A Stupendous Soundtrack

Every great movie needs a great soundtrack to tie it all together, and “I, Tonya” did not disappoint. The film was very dark in nature, but its soundtrack was used just perfectly to ease a bit of the weight while simultaneously creating a way for viewers to understand the emotion of what was occurring. The music was very retro, which drew the viewers into the movie and made them feel like they were back in the 80s, with Harding as she experienced all the brutal things that led to the end of her career.  Most of the soundtrack is ironically upbeat despite the plot of the film being very dark, but the contrast somehow works beautifully to enhance the quality of the movie.

A Broken Fourth Wall

“I, Tonya” is distinguishable for many reasons, but the breaking of the fourth wall is a distinct aspect of the film.
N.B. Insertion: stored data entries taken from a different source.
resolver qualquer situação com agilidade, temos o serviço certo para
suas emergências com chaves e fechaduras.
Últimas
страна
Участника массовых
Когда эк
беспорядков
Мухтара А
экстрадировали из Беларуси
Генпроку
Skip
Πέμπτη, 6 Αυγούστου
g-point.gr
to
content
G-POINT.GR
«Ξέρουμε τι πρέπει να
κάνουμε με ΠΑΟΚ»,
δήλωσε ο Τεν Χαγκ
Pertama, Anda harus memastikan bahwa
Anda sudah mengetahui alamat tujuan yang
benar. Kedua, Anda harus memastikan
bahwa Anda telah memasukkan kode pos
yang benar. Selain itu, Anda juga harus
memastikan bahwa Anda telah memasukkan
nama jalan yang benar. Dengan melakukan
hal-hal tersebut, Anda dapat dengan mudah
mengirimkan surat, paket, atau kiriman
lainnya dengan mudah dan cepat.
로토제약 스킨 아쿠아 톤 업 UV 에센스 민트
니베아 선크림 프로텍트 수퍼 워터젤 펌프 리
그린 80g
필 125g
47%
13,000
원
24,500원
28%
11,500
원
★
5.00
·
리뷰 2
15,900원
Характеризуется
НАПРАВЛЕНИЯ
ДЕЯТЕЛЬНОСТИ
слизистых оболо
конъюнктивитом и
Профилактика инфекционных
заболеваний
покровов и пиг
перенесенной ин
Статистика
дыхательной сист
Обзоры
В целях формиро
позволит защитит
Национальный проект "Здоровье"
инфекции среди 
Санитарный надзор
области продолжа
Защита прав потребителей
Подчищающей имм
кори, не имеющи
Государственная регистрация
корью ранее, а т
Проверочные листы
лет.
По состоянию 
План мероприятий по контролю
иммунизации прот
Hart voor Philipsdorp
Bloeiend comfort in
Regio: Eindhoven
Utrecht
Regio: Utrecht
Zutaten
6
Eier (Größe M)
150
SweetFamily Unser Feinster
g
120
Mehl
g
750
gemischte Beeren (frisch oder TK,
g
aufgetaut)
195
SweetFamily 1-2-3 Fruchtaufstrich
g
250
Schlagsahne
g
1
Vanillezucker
A large portion of the film is in an interview format, which is an attribute of the film’s depiction of Harding’s reality. The interview format allows viewers to see into the minds of everyone involved in the Nancy Kerrigan incident that ended Harding’s career. There arealso several moments during the film when Harding looks directly into the camera and speaks as if she is aware the audience is there. These moments are especially impactful because they occur while the event that Harding went through is being shown on screen.

Overall, I would give “I, Tonya” eight stars out of 10. It would be inappropriate to say the film was enjoyable because it depicted such raw and uncomfortable events, but I will say that the film is more than worthy of being seen.